Лазарь Каганович. Узник страха - Валерий Викторович Выжутович
Васильев, бурильщик Левихинского рудника: «На Левихинском руднике долгое время орудовали враги народа. Они хищнически эксплуатировали шахты, сильно запустили горно-капитальные и подготовительные работы…»
Феофанов, забойщик Дегтярского медного рудника: «Дегтярка – это огромное рудное месторождение на Урале. И наш рудник до 1937 года работал неплохо. Но мы, чрезмерно увлекшись этими успехами, просмотрели врагов. Рядом орудовали вредители, готовили провал всему руднику. Они в центре рудника устроили пожар… Коллектив Дегтярки дал слово с корнем вырвать всю эту сволочь, которая мешает нам работать…»
Участники совещания приняли обращение к работникам других отраслей промышленности Свердловской области. В обращении говорилось:
«Подлые вредители – японо-германские троцкистско-бухаринские шпионы – протянули свою грязную лапу к медной промышленности, пытаясь сорвать ее работу, подорвать производство меди в нашей стране… Мы обязуемся по-большевистски бороться с тем, чтобы в ближайшее время под руководством славного наркома, ближайшего соратника Сталина, Лазаря Моисеевича, добиться решающих побед и завоевать право рапортовать любимому вождю народов товарищу Сталину, что его указания нами выполнены, что мы даем стране меди столько, сколько ей нужно».
«Совещание закончилось 25 ноября поздней ночью, – пишет С. Парфенов, – нарком наградил всех рабочих-стахановцев отрасли именными часами. А сам, „встреченный долго несмолкавшими овациями“, произнес „яркую заключительную речь“, которая „неоднократно прерывалась аплодисментами“».

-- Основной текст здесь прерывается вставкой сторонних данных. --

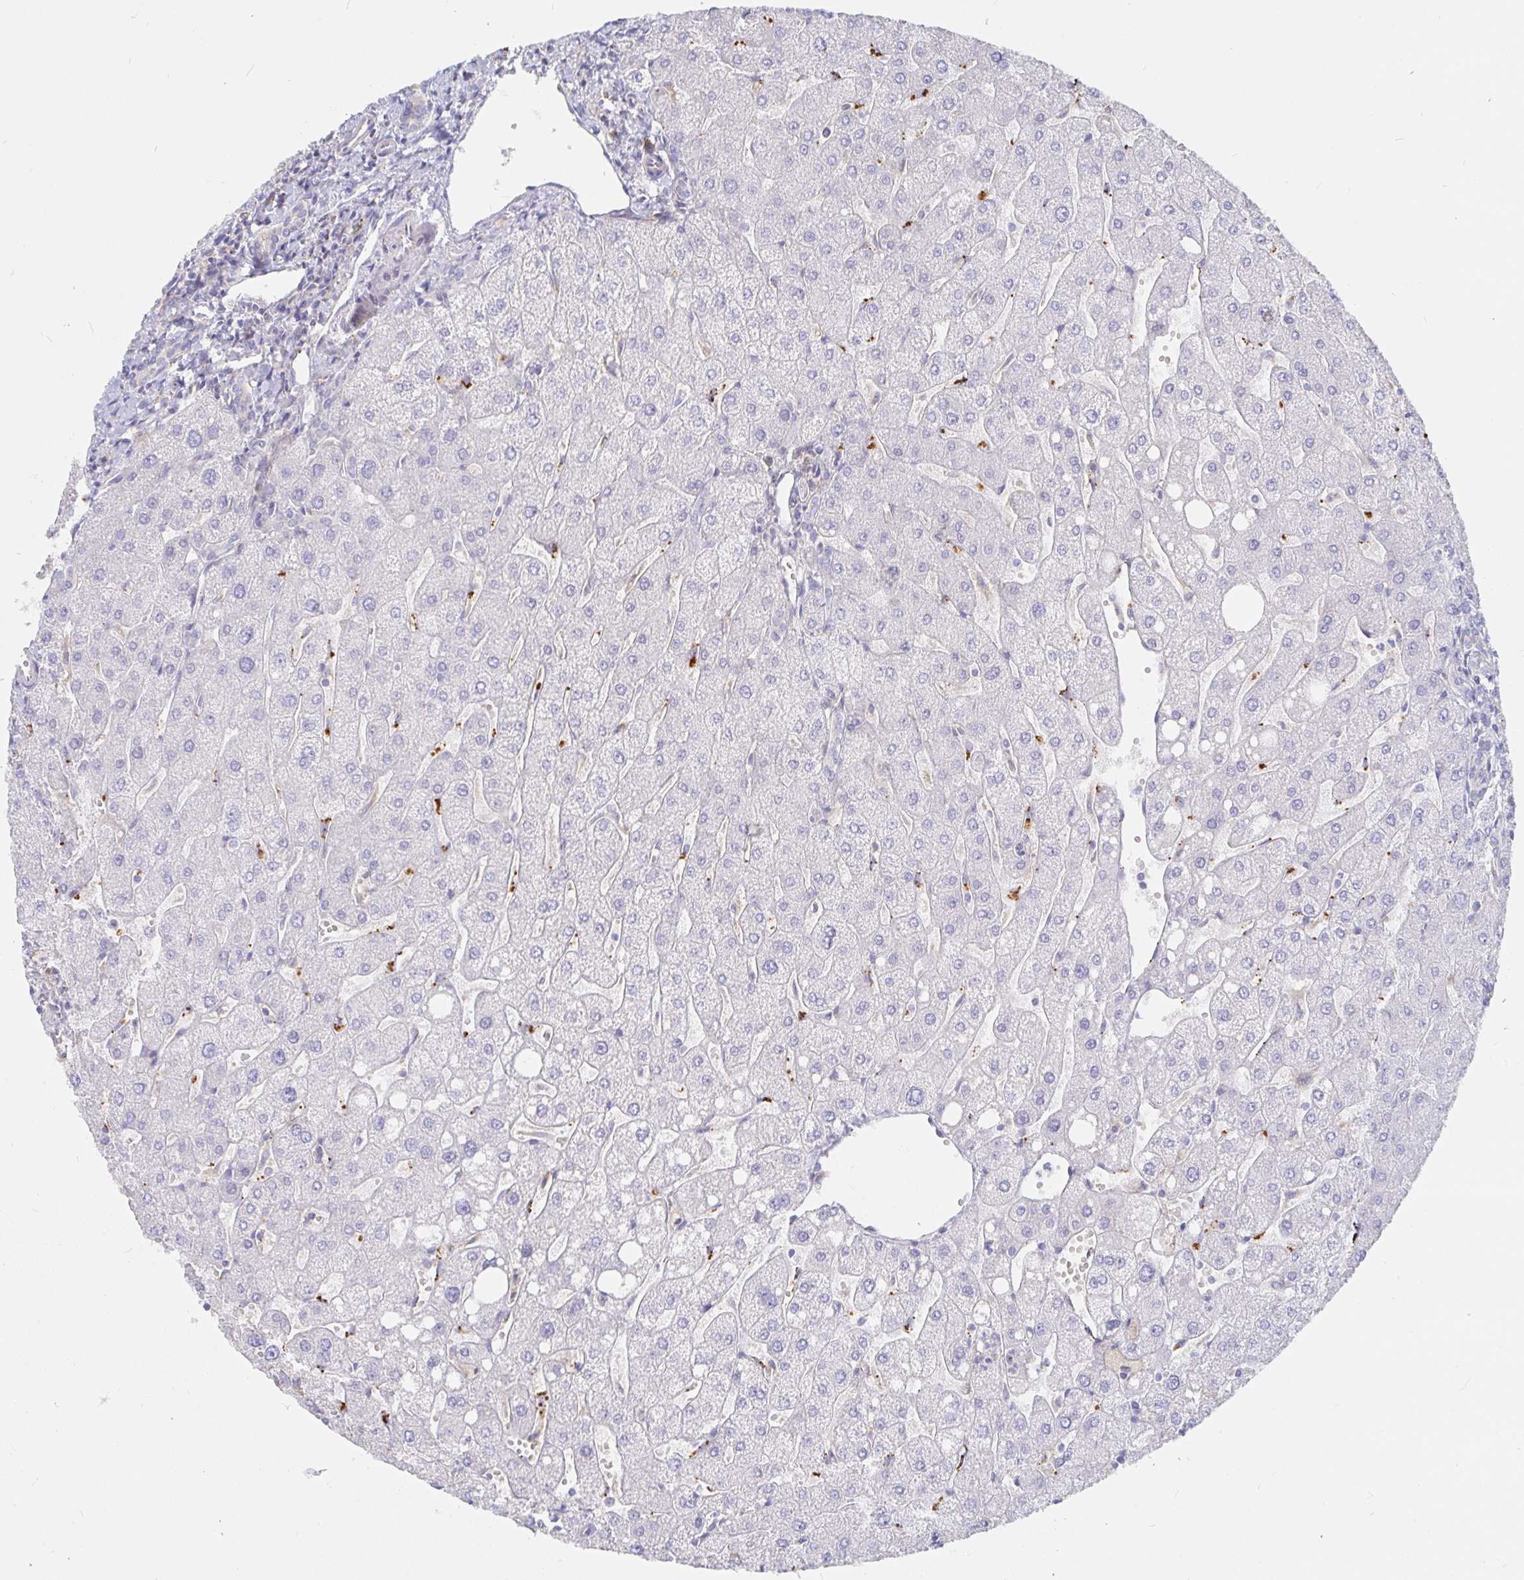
{"staining": {"intensity": "negative", "quantity": "none", "location": "none"}, "tissue": "liver", "cell_type": "Cholangiocytes", "image_type": "normal", "snomed": [{"axis": "morphology", "description": "Normal tissue, NOS"}, {"axis": "topography", "description": "Liver"}], "caption": "High power microscopy image of an immunohistochemistry micrograph of benign liver, revealing no significant staining in cholangiocytes. The staining was performed using DAB to visualize the protein expression in brown, while the nuclei were stained in blue with hematoxylin (Magnification: 20x).", "gene": "KCTD19", "patient": {"sex": "male", "age": 67}}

Второй раз Каганович посетил Асбест в 1947 году. «Там, понятное дело, встречать члена правительства приготовились отцы города, передовики производства, знатные фронтовики, пионеры, – рассказывает автор. – Когда поезд, наконец, прибыл, из него, вспоминают очевидцы, сперва высыпали дюжие молодцы в одинаковых синих костюмах, адъютант, генерал охраны и лишь после – „сам“. Скупо поздоровался. Взгляд строгий, неулыбчивый, холодный. Осмотрел перрон, встречающих. Прошел вдоль шеренги. Возле Петра Яковлевича Степанова, бывшего в ту пору начальником асбестовского железнодорожного узла, почему-то остановился, и, ткнув пальцем в многочисленные боевые ордена участника войны, обронил:
– Ты зачем эти побрякушки навесил? У меня, может, не меньше, но ведь я их напоказ не ношу…
Все молчали.
Потом началось знакомство с городом, дотошное изучение обстановки. <…>
На следующий день <…> строгий гость проводил „разбор полетов“, подводил итоги своей командировки. Крупный разнос получили почти все. Возникло ощущение, что от Кагановича ничего невозможно скрыть. Кто-то, впрочем, не выдержал – возразил. „Железный нарком“, четко выделяя слова, многим показалось – зловеще, произнес:
– Слушай, стоит мне пошевелить пальцем, и тебя тут же пошлют гнить на Колыму…»
Думал ли Каганович в ту минуту, что пройдет всего десять лет – и те, кто перед ним трепетали в маленьком городе Асбесте, снова увидят его здесь же, но уже совершенно другого – тоже маленького, низвергнутого, униженного.
О предстоящем приезде Кагановича в Асбест знали очень немногие. Накануне первому секретарю городского комитета КПСС Л.И. Свиридову позвонил из Свердловска первый секретарь обкома А.П. Кириленко:
– Как настроение? Ну-ну, не трусь, держись на высоте… Да, вот еще какая штука. Маленкова, сообщника Кагановича, назначили директором Усть-Каменогорской ГРЭС. Он туда приехал, а ему, понимаешь, встречу закатили – с оркестром, буфетом, цветами… Надо же додуматься! Так что давай – официально, по делу, без лобызаний…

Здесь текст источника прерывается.